Return the lines of the listing below exactly as they appear, beginning at the one with "the LORD will" and stopping after the one with "How do I create a poll?"; do not include pictures.

• [Extracted data]
-----
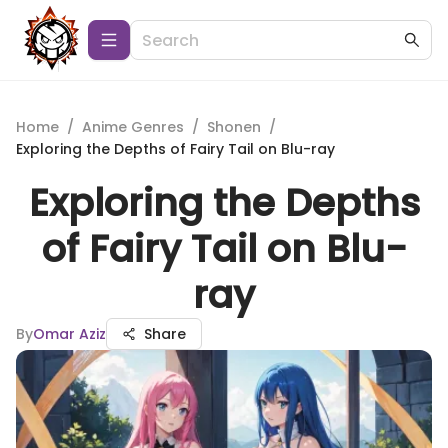
Home
/
Anime Genres
/
Shonen
/
Exploring the Depths of Fairy Tail on Blu-ray
Exploring the Depths
of Fairy Tail on Blu-
ray
By
Omar Aziz
Share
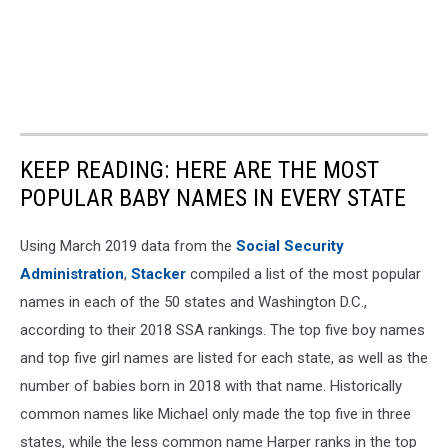
KEEP READING: HERE ARE THE MOST
POPULAR BABY NAMES IN EVERY STATE
Using March 2019 data from the
Social Security
Administration
,
Stacker
compiled a list of the most popular
names in each of the 50 states and Washington D.C.,
according to their 2018 SSA rankings. The top five boy names
and top five girl names are listed for each state, as well as the
number of babies born in 2018 with that name. Historically
common names like Michael only made the top five in three
states, while the less common name Harper ranks in the top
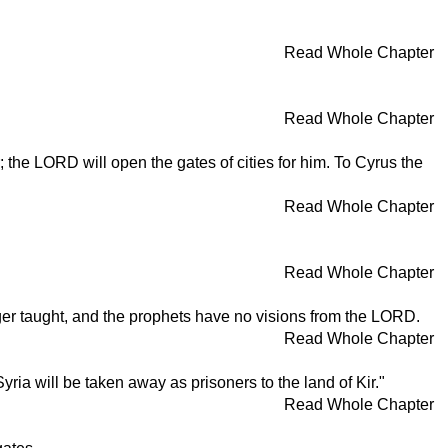
Read Whole Chapter
Read Whole Chapter
the LORD will open the gates of cities for him. To Cyrus the
Read Whole Chapter
Read Whole Chapter
ger taught, and the prophets have no visions from the LORD.
Read Whole Chapter
ria will be taken away as prisoners to the land of Kir."
Read Whole Chapter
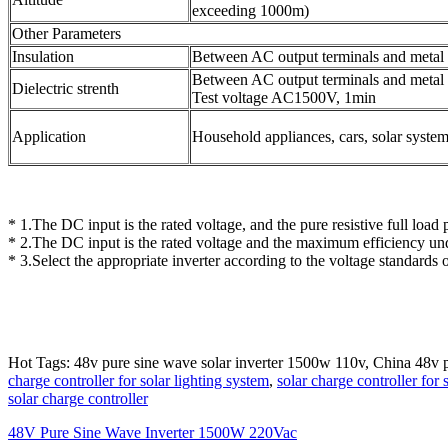
exceeding 1000m)
Other Parameters
Insulation
Between AC output terminals and meta
Between AC output terminals and metal 
Dielectric strenth
Test voltage AC1500V, 1min
Application
Household appliances, cars, solar syste
* 1.The DC input is the rated voltage, and the pure resistive full loa
* 2.The DC input is the rated voltage and the maximum efficiency und
* 3.Select the appropriate inverter according to the voltage standards o
Hot Tags: 48v pure sine wave solar inverter 1500w 110v, China 48v 
charge controller for solar lighting system
,
solar charge controller for
solar charge controller
48V Pure Sine Wave Inverter 1500W 220Vac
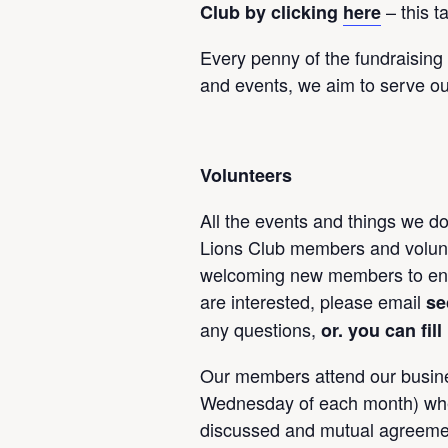
– this t
Club by clicking
here
Every penny of the fundraising
and events, we aim to serve ou
Volunteers
All the events and things we do
Lions Club members and volunt
welcoming new members to enab
are interested, please email
se
any questions,
or. you can fil
Our members attend our busin
Wednesday of each month) wher
discussed and mutual agreemen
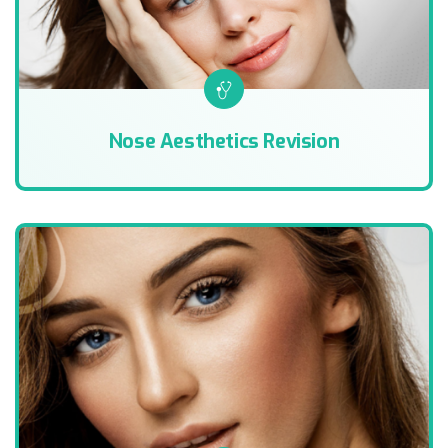
Nose Aesthetics Revision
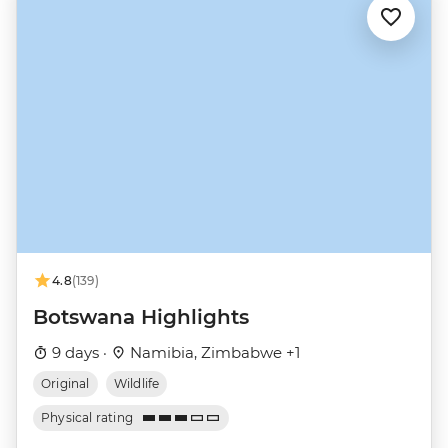
4.8
(139)
Botswana Highlights
9 days ·
Namibia, Zimbabwe +1
Original
Wildlife
Physical rating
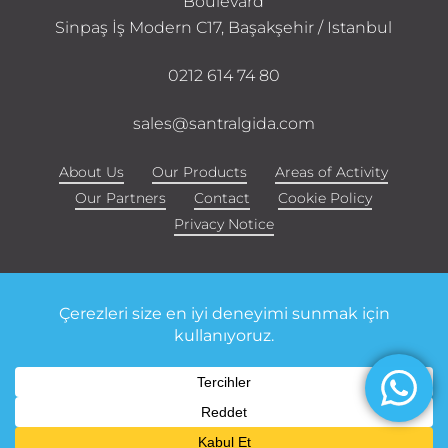
Boulevard
Sinpaş İş Modern C17, Başakşehir / Istanbul
0212 614 74 80
sales@santralgida.com
About Us
Our Products
Areas of Activity
Our Partners
Contact
Cookie Policy
Privacy Notice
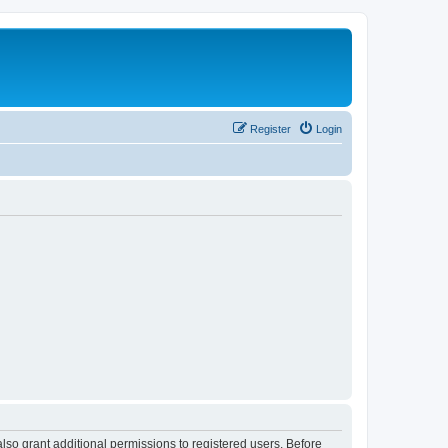
Register
Login
lso grant additional permissions to registered users. Before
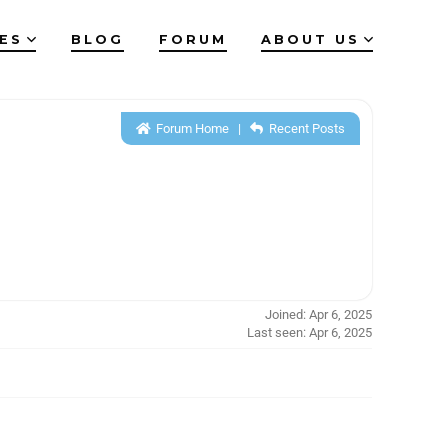
IES
BLOG
FORUM
ABOUT US
Forum Home
|
Recent Posts
Joined: Apr 6, 2025
Last seen: Apr 6, 2025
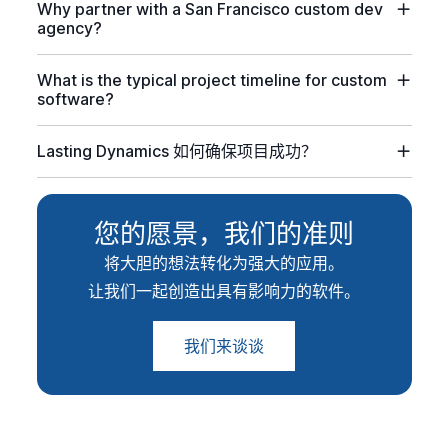
Why partner with a San Francisco custom dev
agency?
What is the typical project timeline for custom
software?
Lasting Dynamics 如何确保项目成功？
您的愿景，我们的准则
将大胆的想法转化为强大的应用。
让我们一起创造出具有影响力的软件。
我们来谈谈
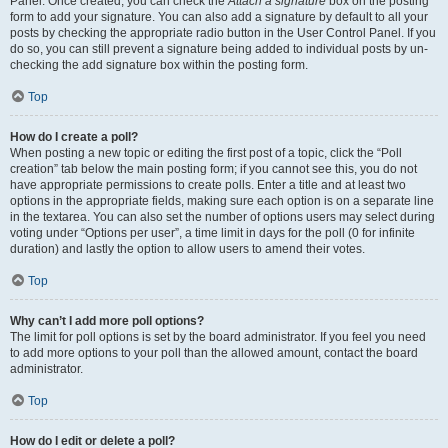
Panel. Once created, you can check the
Attach a signature
box on the posting
form to add your signature. You can also add a signature by default to all your
posts by checking the appropriate radio button in the User Control Panel. If you
do so, you can still prevent a signature being added to individual posts by un-
checking the add signature box within the posting form.
Top
How do I create a poll?
When posting a new topic or editing the first post of a topic, click the “Poll
creation” tab below the main posting form; if you cannot see this, you do not
have appropriate permissions to create polls. Enter a title and at least two
options in the appropriate fields, making sure each option is on a separate line
in the textarea. You can also set the number of options users may select during
voting under “Options per user”, a time limit in days for the poll (0 for infinite
duration) and lastly the option to allow users to amend their votes.
Top
Why can’t I add more poll options?
The limit for poll options is set by the board administrator. If you feel you need
to add more options to your poll than the allowed amount, contact the board
administrator.
Top
How do I edit or delete a poll?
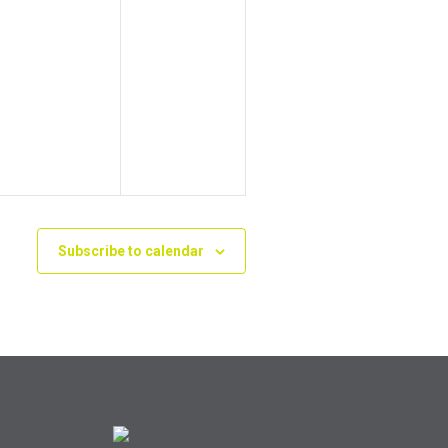
Subscribe to calendar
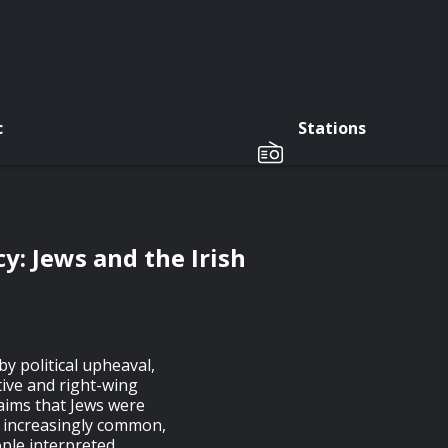
c
Stations
y: Jews and the Irish
y political upheaval,
tive and right-wing
laims that Jews were
e increasingly common,
ple interpreted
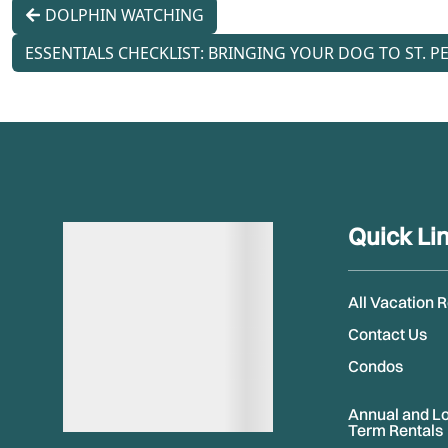
DOLPHIN WATCHING
ESSENTIALS CHECKLIST: BRINGING YOUR DOG TO ST. PE
Quick Li
All Vacation 
Contact Us
Condos
Annual and L
Term Rentals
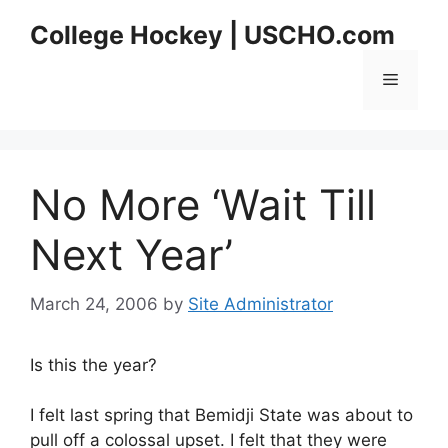
Skip
College Hockey | USCHO.com
to
content
Menu
No More ‘Wait Till
Next Year’
March 24, 2006
by
Site Administrator
Is this the year?
I felt last spring that Bemidji State was about to
pull off a colossal upset. I felt that they were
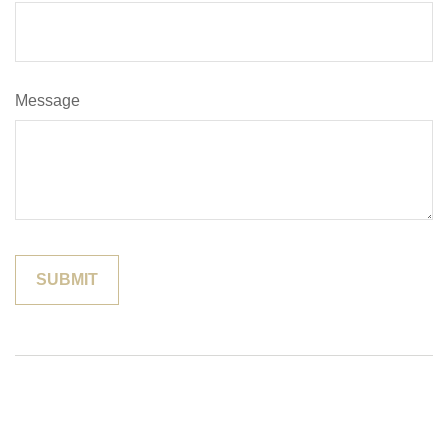
Message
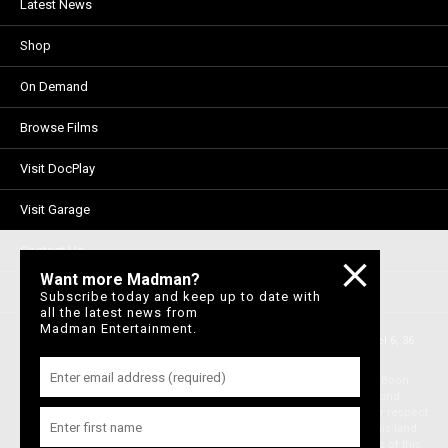
Latest News
Shop
On Demand
Browse Films
Visit DocPlay
Visit Garage
Contact Us
Want more Madman?
Privacy Policy
Subscribe today and keep up to date with
all the latest news from
Madman Entertainment.
© 1996-2026 Madman Entertainment Pty. Ltd. All rights reserved. Level 6, 36
Wellington St, Collingwood Vic 3066 , Australia. Ph. (61-3) 9261 9200.
Madman acknowledges the Traditional Owners, the Wurundjeri and Boon
Wurrung people of the Kulin Nation, on whose land we meet, share and
work. We pay our respects to Elders past and present and extend our respect
to Aboriginal and Torres Strait Islander peoples from all nations of this land.
We also acknowledge First Nations people as the original storytellers of this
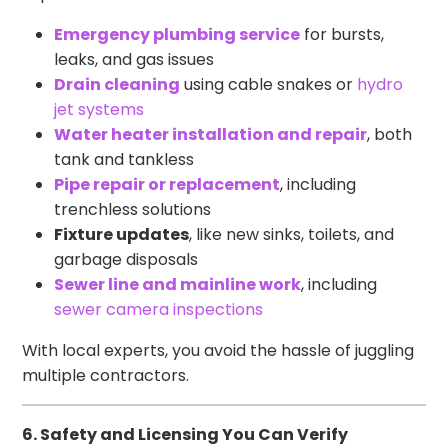
Emergency plumbing service
for bursts,
leaks, and gas issues
Drain cleaning
using cable snakes or
hydro
jet systems
Water heater installation and repair
, both
tank and tankless
Pipe repair or replacement
, including
trenchless solutions
Fixture updates
, like new sinks, toilets, and
garbage disposals
Sewer line and mainline work
, including
sewer camera inspections
With local experts, you avoid the hassle of juggling
multiple contractors.
6. Safety and Licensing You Can Verify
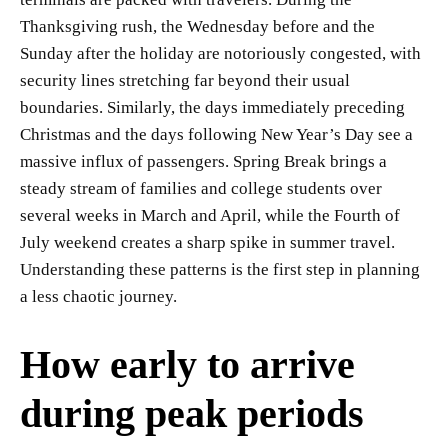
Thanksgiving rush, the Wednesday before and the
Sunday after the holiday are notoriously congested, with
security lines stretching far beyond their usual
boundaries. Similarly, the days immediately preceding
Christmas and the days following New Year’s Day see a
massive influx of passengers. Spring Break brings a
steady stream of families and college students over
several weeks in March and April, while the Fourth of
July weekend creates a sharp spike in summer travel.
Understanding these patterns is the first step in planning
a less chaotic journey.
How early to arrive
during peak periods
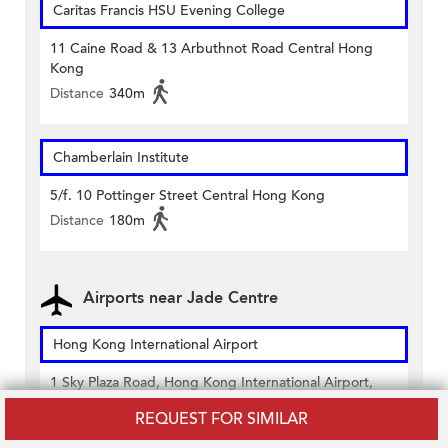
Caritas Francis HSU Evening College
11 Caine Road & 13 Arbuthnot Road Central Hong
Kong
Distance
340m
Chamberlain Institute
5/f. 10 Pottinger Street Central Hong Kong
Distance
180m
Airports near Jade Centre
Hong Kong International Airport
1 Sky Plaza Road, Hong Kong International Airport,
Lantau, Hong Kong
REQUEST FOR SIMILAR
Distance
22,910m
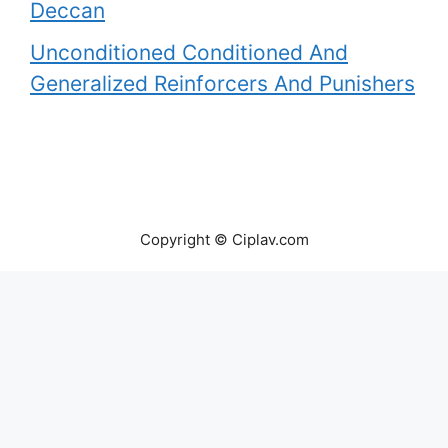
Deccan
Unconditioned Conditioned And
Generalized Reinforcers And Punishers
Copyright © Ciplav.com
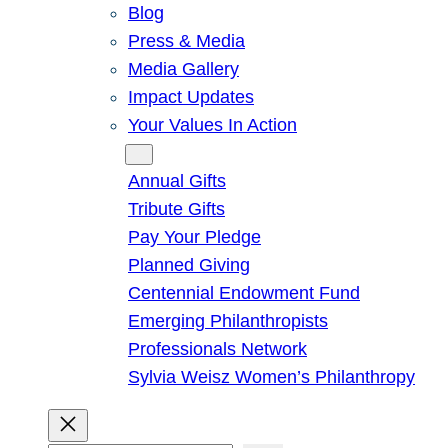
Blog
Press & Media
Media Gallery
Impact Updates
Your Values In Action
Give
Annual Gifts
Tribute Gifts
Pay Your Pledge
Planned Giving
Centennial Endowment Fund
Emerging Philanthropists
Professionals Network
Sylvia Weisz Women’s Philanthropy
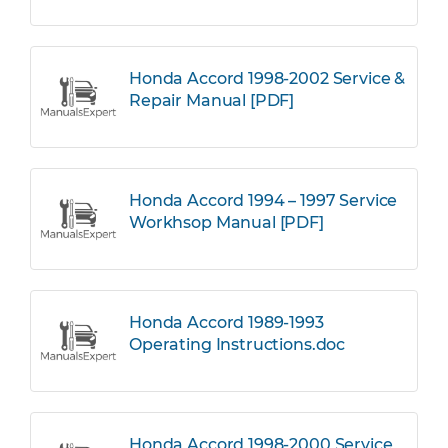
Honda Accord 1998-2002 Service &
Repair Manual [PDF]
Honda Accord 1994 – 1997 Service
Workhsop Manual [PDF]
Honda Accord 1989-1993
Operating Instructions.doc
Honda Accord 1998-2000 Service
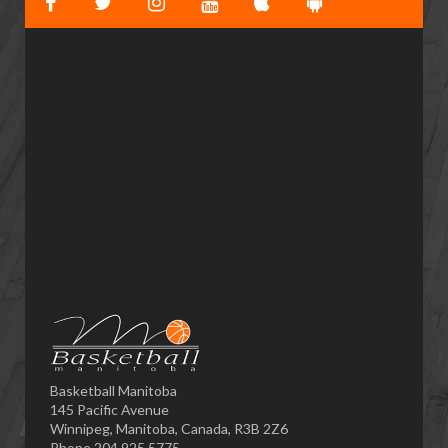
Basketball Manitoba
145 Pacific Avenue
Winnipeg, Manitoba, Canada, R3B 2Z6
Phone 204.925.5775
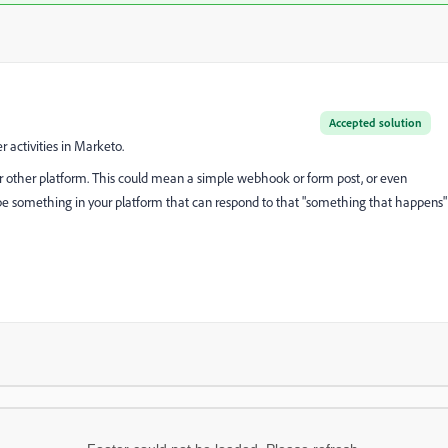
Accepted solution
r activities in Marketo.
our other platform. This could mean a simple webhook or form post, or even
o be something in your platform that can respond to that "something that happens"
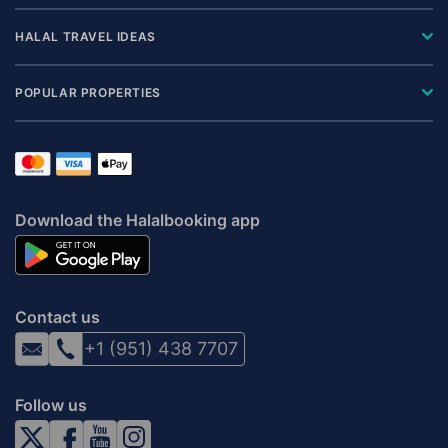
HALAL TRAVEL IDEAS
POPULAR PROPERTIES
Download the Halalbooking app
Contact us
+1 (951) 438 7707
Follow us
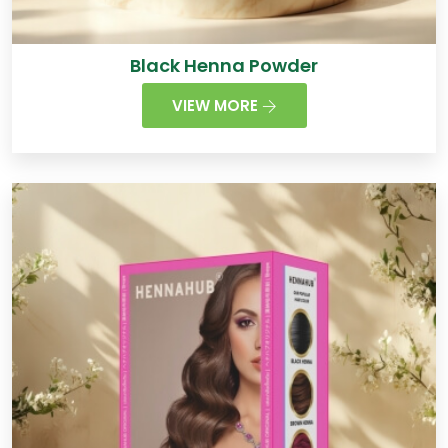
Black Henna Powder
VIEW MORE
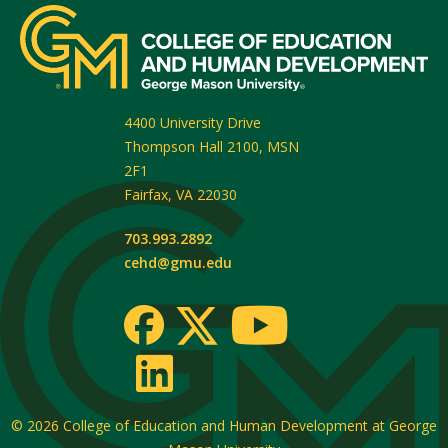
4400 University Drive
Thompson Hall 2100, MSN
2F1
Fairfax
,
VA
22030
703.993.2892
cehd@gmu.edu
© 2026
College of Education and Human Development at George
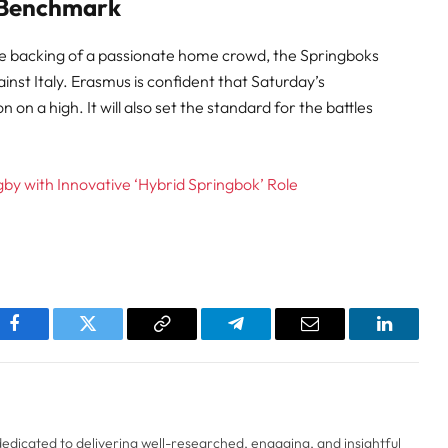
 Benchmark
he backing of a passionate home crowd, the Springboks
nst Italy. Erasmus is confident that Saturday’s
 on a high. It will also set the standard for the battles
by with Innovative ‘Hybrid Springbok’ Role
pp
Facebook
Twitter
Copy
Telegram
Email
LinkedI
Link
 dedicated to delivering well-researched, engaging, and insightful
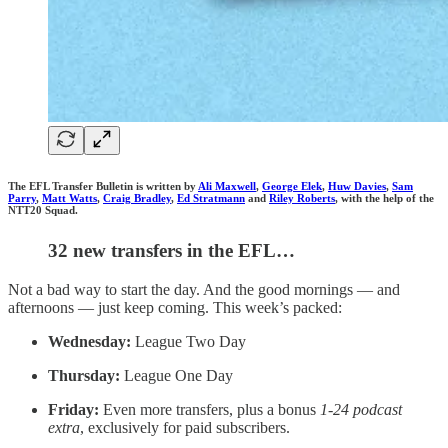
The EFL Transfer Bulletin is written by
Ali Maxwell
,
George Elek
,
Huw Davies
,
Sam
Parry
,
Matt Watts
,
Craig Bradley
,
Ed Stratmann
and
Riley Roberts
, with the help of the
NTT20 Squad.
32 new transfers in the EFL…
Not a bad way to start the day. And the good mornings — and
afternoons — just keep coming. This week’s packed:
Wednesday:
League Two Day
Thursday:
League One Day
Friday:
Even more transfers, plus a bonus
1-24 podcast
extra
, exclusively for paid subscribers.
-----
• [Response to the exercise]
the LORD will open the gates of cities for him. To Cyrus the
Read Whole Chapter
Read Whole Chapter
ger taught, and the prophets have no visions from the LORD.
Read Whole Chapter
ria will be taken away as prisoners to the land of Kir."
Read Whole Chapter
exceeding 1000m)
Other Parameters
Insulation
Between AC output terminals and meta
Between AC output terminals and metal 
Dielectric strenth
Test voltage AC1500V, 1min
Application
Household appliances, cars, solar syste
* 1.The DC input is the rated voltage, and the pure resistive full loa
* 2.The DC input is the rated voltage and the maximum efficiency und
* 3.Select the appropriate inverter according to the voltage standards o
Hot Tags: 48v pure sine wave solar inverter 1500w 110v, China 48v 
charge controller for solar lighting system
,
solar charge controller for
solar charge controller
48V Pure Sine Wave Inverter 1500W 220Vac
– this t
Club by clicking
here
Every penny of the fundraising
and events, we aim to serve ou
Volunteers
All the events and things we do
Lions Club members and volunt
welcoming new members to enab
are interested, please email
se
any questions,
or. you can fil
Our members attend our busin
Wednesday of each month) wher
discussed and mutual agreemen
Nose Aesthetics Revision
4.8
(139)
Botswana Highlights
9 days ·
Namibia, Zimbabwe +1
Original
Wildlife
Physical rating
Boulevard
Sinpaş İş Modern C17, Başakşehir / Istanbul
0212 614 74 80
sales@santralgida.com
About Us
Our Products
Areas of Activity
Our Partners
Contact
Cookie Policy
Privacy Notice
Register
Login
lso grant additional permissions to registered users. Before
IES
BLOG
FORUM
ABOUT US
Forum Home
|
Recent Posts
Joined: Apr 6, 2025
Last seen: Apr 6, 2025
Why partner with a San Francisco custom dev
agency?
What is the typical project timeline for custom
software?
Lasting Dynamics 如何确保项目成功？
您的愿景，我们的准则
将大胆的想法转化为强大的应用。
让我们一起创造出具有影响力的软件。
我们来谈谈
Panel. Once created, you can check the
Attach a signature
box on the posting
form to add your signature. You can also add a signature by default to all your
posts by checking the appropriate radio button in the User Control Panel. If you
do so, you can still prevent a signature being added to individual posts by un-
checking the add signature box within the posting form.
Top
How do I create a poll?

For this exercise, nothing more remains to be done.